**RAW DATA**

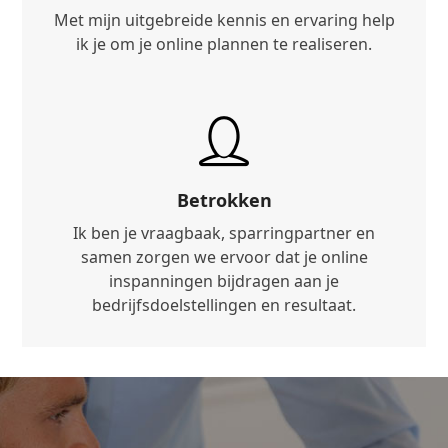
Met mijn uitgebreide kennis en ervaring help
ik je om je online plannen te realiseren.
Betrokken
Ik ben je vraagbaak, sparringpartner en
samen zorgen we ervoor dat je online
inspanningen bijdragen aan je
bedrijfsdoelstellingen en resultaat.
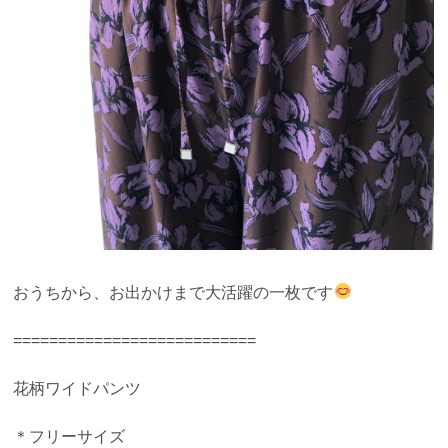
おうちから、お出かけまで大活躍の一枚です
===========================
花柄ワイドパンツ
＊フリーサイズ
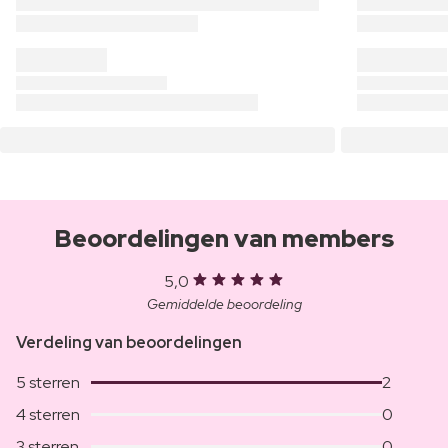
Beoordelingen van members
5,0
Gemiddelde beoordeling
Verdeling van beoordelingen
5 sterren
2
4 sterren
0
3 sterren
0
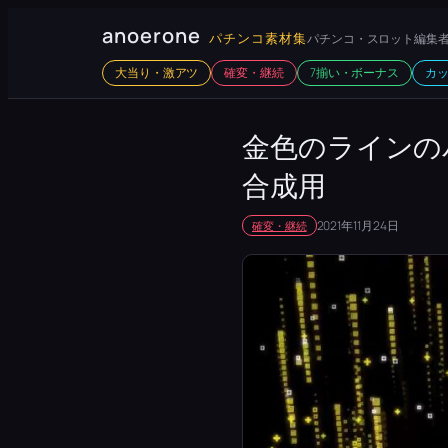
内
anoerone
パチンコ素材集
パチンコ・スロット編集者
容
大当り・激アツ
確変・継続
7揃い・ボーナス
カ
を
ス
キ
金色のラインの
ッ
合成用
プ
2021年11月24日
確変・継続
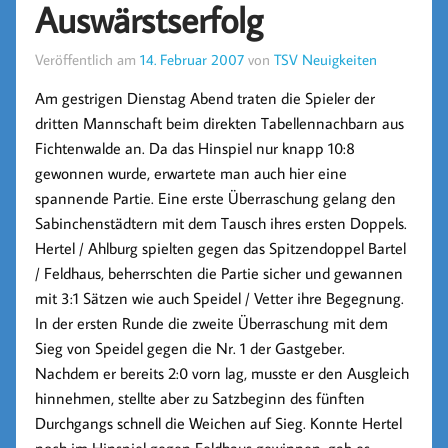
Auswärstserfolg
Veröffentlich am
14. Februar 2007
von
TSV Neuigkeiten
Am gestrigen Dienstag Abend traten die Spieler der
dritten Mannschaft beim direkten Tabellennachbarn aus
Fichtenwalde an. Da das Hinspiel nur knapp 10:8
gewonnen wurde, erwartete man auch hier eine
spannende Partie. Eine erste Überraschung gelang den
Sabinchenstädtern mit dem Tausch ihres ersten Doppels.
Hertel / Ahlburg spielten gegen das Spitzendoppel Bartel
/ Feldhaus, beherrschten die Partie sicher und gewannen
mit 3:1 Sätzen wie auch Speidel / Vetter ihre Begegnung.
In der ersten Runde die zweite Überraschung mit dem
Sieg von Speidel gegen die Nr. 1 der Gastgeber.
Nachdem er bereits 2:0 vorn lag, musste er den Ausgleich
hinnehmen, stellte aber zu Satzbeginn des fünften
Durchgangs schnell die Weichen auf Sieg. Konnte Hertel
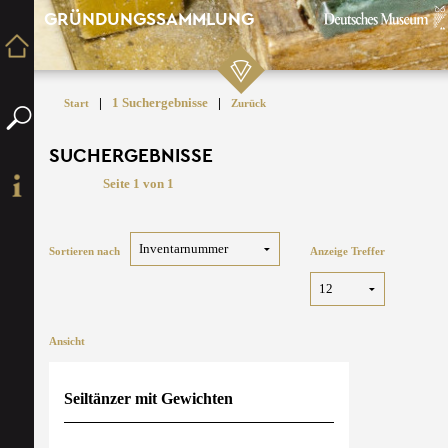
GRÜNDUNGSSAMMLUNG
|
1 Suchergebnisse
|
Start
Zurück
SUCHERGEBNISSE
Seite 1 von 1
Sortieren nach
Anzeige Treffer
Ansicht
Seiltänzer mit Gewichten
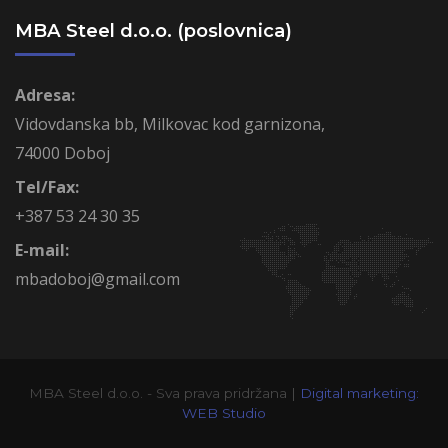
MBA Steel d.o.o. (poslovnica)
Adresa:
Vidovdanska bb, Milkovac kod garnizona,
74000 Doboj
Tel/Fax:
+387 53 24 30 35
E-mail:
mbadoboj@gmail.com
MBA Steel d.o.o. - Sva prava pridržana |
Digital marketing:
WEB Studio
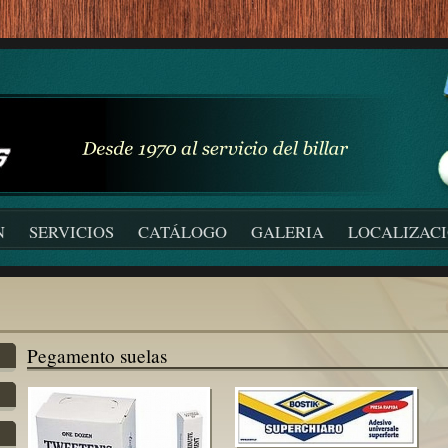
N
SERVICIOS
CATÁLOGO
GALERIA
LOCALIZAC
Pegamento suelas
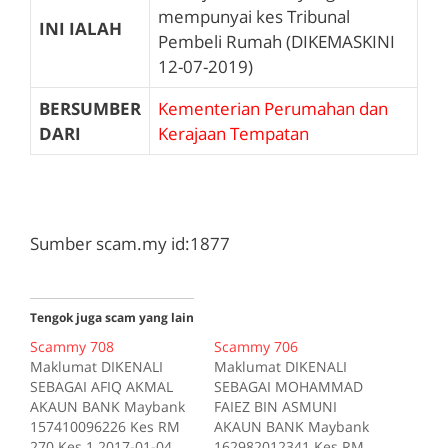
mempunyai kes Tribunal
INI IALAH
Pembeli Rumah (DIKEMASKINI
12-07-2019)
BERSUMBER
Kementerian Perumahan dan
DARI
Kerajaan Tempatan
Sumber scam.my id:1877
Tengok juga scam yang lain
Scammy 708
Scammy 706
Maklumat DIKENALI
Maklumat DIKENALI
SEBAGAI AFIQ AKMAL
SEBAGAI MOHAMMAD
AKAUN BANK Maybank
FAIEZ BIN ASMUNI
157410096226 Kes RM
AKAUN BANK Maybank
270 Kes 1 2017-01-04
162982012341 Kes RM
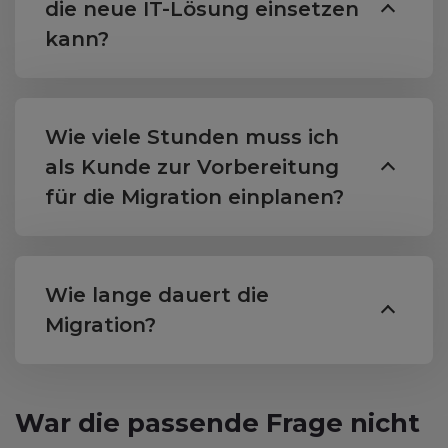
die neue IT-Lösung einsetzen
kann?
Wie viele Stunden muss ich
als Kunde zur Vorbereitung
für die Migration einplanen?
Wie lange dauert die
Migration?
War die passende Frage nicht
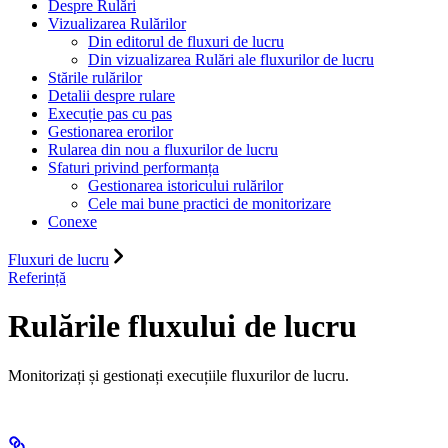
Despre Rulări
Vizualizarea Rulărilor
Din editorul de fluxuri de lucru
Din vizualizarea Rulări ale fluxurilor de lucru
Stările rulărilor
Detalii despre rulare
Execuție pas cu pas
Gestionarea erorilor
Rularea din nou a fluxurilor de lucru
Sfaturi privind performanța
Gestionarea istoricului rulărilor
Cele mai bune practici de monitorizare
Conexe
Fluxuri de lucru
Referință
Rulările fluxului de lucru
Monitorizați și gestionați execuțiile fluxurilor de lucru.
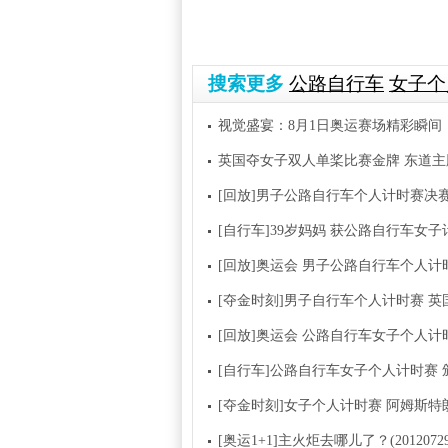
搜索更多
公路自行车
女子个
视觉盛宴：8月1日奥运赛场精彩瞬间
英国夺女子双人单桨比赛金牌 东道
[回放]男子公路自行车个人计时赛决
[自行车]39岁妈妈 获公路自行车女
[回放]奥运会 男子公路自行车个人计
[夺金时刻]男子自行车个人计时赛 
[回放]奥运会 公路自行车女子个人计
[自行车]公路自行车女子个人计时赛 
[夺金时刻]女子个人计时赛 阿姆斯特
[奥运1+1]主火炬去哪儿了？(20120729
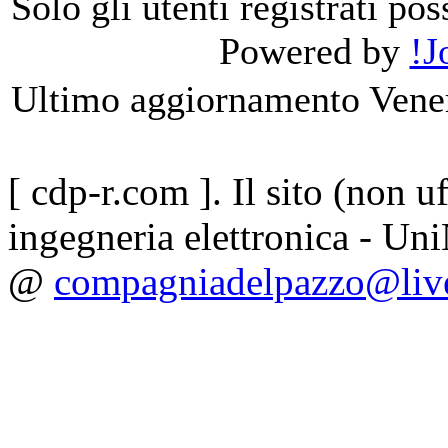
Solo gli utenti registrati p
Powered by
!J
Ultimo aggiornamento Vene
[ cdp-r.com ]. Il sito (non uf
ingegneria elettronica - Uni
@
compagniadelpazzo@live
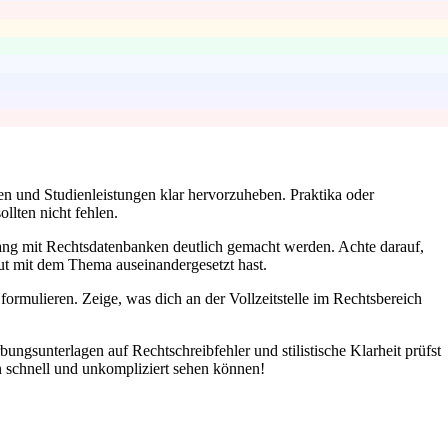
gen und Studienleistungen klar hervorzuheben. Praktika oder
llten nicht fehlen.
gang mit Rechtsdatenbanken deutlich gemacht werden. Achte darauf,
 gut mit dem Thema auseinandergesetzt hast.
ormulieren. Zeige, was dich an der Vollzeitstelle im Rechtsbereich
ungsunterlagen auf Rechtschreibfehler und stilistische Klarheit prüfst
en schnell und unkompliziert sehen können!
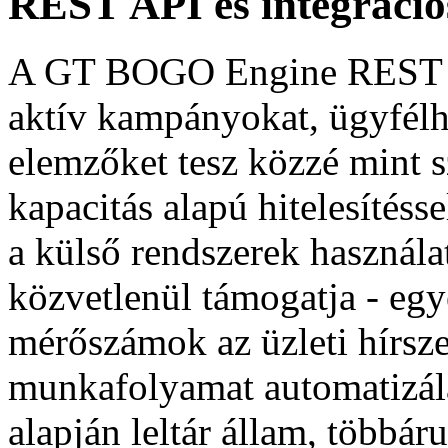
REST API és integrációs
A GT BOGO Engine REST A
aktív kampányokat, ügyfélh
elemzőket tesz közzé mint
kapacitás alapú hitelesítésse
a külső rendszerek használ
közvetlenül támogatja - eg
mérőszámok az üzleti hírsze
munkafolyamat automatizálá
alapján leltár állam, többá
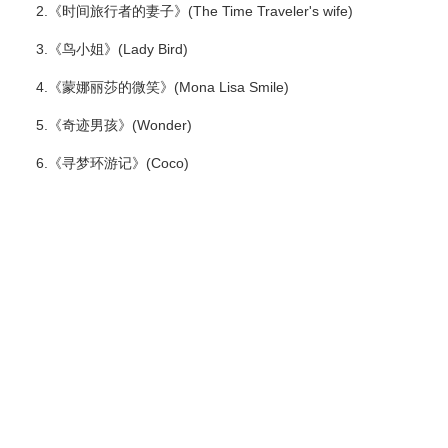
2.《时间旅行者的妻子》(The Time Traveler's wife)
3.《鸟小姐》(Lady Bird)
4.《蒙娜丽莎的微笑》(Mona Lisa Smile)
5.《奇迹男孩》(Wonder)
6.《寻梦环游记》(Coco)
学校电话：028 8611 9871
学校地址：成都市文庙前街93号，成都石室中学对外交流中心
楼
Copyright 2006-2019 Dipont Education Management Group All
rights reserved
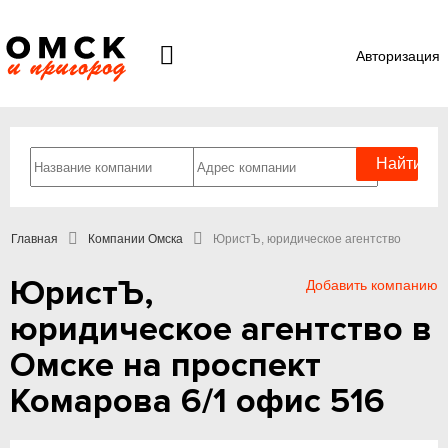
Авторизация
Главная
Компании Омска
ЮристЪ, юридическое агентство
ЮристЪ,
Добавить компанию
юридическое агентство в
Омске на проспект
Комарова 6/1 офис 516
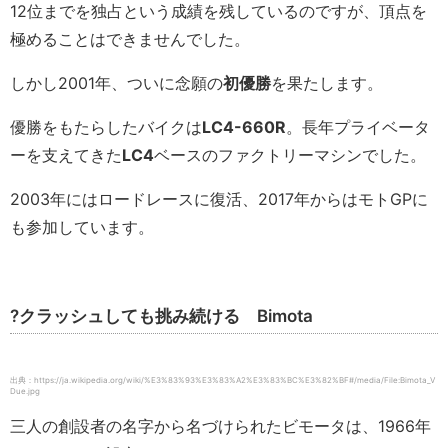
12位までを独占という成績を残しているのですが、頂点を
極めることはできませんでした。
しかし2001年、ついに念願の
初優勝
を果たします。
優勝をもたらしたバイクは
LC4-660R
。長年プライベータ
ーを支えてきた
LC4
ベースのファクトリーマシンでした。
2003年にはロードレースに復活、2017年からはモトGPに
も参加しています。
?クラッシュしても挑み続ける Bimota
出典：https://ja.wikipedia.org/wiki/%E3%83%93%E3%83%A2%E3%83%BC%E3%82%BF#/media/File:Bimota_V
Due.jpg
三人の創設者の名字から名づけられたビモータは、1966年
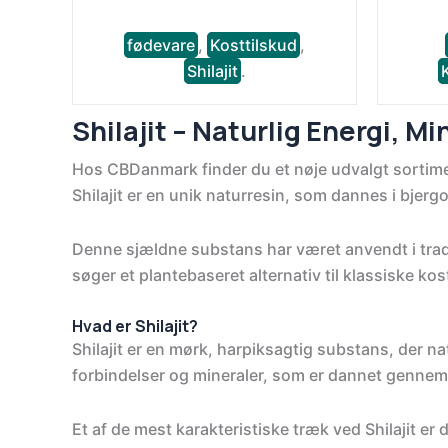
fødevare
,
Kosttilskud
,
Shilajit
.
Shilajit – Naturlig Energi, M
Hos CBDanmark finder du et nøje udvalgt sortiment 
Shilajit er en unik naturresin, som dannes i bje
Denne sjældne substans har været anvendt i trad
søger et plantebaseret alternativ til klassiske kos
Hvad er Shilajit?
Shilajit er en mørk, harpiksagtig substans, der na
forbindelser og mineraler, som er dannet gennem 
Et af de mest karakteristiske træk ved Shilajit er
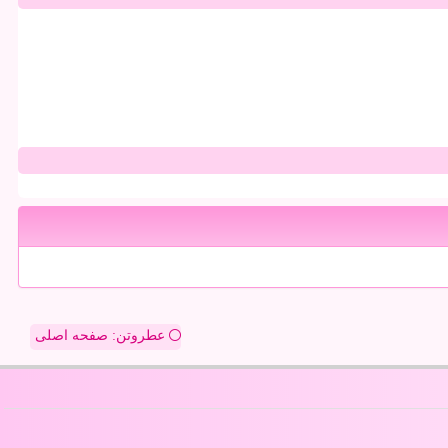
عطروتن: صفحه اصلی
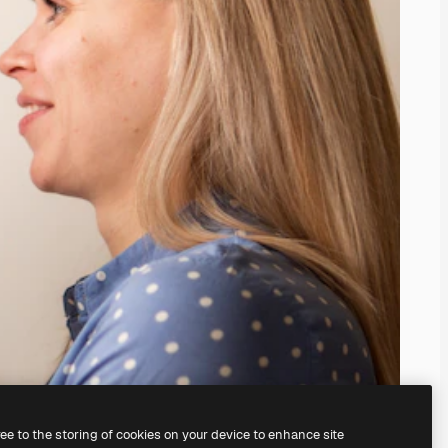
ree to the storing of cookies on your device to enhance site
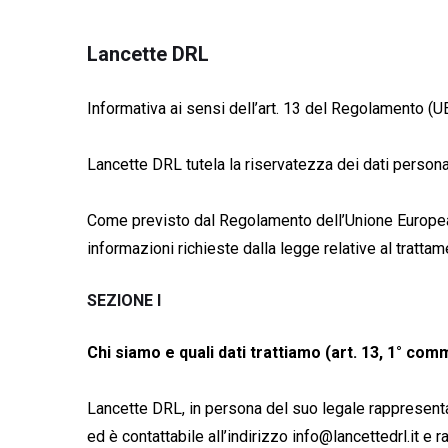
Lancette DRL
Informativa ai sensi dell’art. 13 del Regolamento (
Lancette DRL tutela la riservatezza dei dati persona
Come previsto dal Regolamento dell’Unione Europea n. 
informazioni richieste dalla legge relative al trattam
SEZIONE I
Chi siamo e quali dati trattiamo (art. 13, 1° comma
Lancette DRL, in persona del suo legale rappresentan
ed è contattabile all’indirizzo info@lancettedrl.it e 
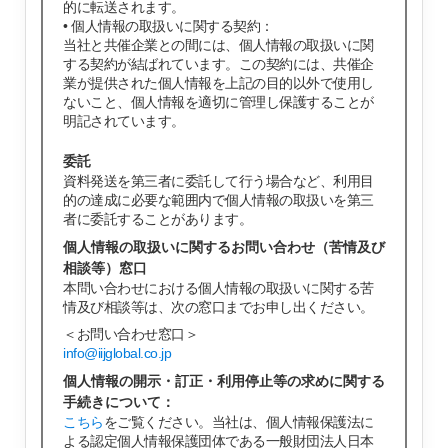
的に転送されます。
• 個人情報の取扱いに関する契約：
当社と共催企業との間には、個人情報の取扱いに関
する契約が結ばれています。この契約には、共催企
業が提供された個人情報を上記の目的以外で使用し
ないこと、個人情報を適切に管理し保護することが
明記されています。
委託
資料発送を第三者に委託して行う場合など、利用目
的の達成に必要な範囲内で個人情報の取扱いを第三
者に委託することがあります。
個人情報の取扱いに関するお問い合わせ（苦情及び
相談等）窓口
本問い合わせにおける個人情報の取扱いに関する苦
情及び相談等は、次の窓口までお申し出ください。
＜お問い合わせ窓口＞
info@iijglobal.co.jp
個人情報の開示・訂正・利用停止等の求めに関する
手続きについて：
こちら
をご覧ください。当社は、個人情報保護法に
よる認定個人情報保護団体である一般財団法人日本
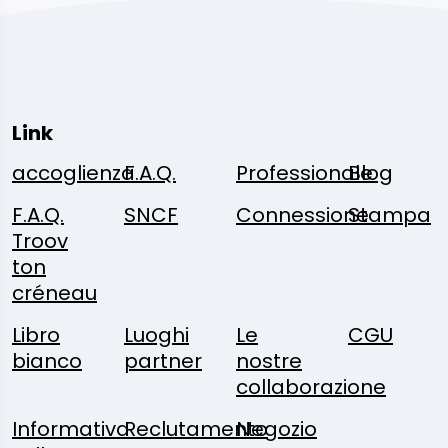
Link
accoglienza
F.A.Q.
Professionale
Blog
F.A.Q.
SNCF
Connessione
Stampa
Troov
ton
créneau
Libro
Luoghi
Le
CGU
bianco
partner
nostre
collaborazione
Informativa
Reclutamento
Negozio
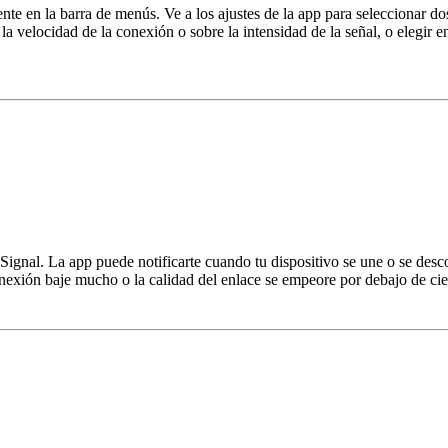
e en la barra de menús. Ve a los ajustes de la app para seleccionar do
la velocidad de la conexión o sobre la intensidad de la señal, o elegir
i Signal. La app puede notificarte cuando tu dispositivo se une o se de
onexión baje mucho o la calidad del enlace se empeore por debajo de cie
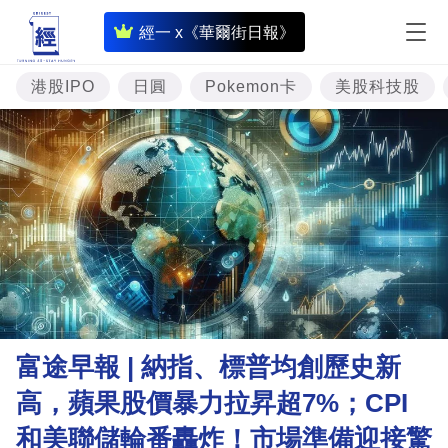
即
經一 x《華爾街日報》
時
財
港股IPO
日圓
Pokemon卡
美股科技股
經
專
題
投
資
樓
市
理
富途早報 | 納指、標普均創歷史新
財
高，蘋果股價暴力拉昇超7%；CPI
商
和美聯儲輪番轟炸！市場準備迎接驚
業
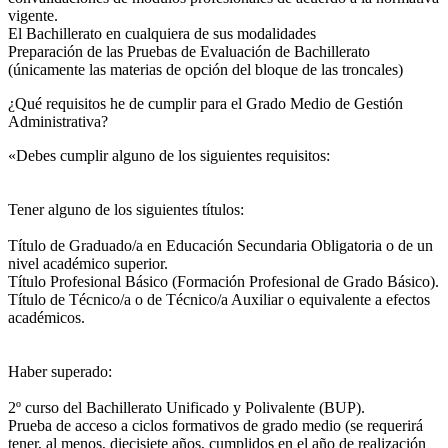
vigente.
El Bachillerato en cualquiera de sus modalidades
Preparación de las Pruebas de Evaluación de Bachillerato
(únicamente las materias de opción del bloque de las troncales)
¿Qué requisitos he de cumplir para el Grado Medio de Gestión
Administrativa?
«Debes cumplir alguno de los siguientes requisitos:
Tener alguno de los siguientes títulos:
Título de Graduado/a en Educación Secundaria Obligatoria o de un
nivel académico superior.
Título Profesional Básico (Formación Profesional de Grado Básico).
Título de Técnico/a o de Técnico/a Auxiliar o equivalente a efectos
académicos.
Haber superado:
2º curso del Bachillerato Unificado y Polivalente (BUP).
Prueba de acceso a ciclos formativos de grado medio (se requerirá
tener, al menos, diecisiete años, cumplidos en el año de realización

**AIM OF THE EXERCISE**
Only one stretch of the material above is wanted: the line containing "Wie lange dauert die" through the line containing "llten nicht fehlen.". Restate it word for word, minus the pictures.

**TASK RESULT**
Wie lange dauert die
Migration?
War die passende Frage nicht
Despre Rulări
Vizualizarea Rulărilor
Din editorul de fluxuri de lucru
Din vizualizarea Rulări ale fluxurilor de lucru
Stările rulărilor
Detalii despre rulare
Execuție pas cu pas
Gestionarea erorilor
Rularea din nou a fluxurilor de lucru
Sfaturi privind performanța
Gestionarea istoricului rulărilor
Cele mai bune practici de monitorizare
Conexe
Fluxuri de lucru
Referință
Rulările fluxului de lucru
Monitorizați și gestionați execuțiile fluxurilor de lucru.
搜索更多
公路自行车
女子个
视觉盛宴：8月1日奥运赛场精彩瞬间
英国夺女子双人单桨比赛金牌 东道
[回放]男子公路自行车个人计时赛决
[自行车]39岁妈妈 获公路自行车女
[回放]奥运会 男子公路自行车个人计
[夺金时刻]男子自行车个人计时赛 
[回放]奥运会 公路自行车女子个人计
[自行车]公路自行车女子个人计时赛 
[夺金时刻]女子个人计时赛 阿姆斯特
[奥运1+1]主火炬去哪儿了？(20120729
Solo gli utenti registrati p
Powered by
!J
Ultimo aggiornamento Vene
[ cdp-r.com ]. Il sito (non uf
ingegneria elettronica - Uni
@
compagniadelpazzo@live
gen und Studienleistungen klar hervorzuheben. Praktika oder
llten nicht fehlen.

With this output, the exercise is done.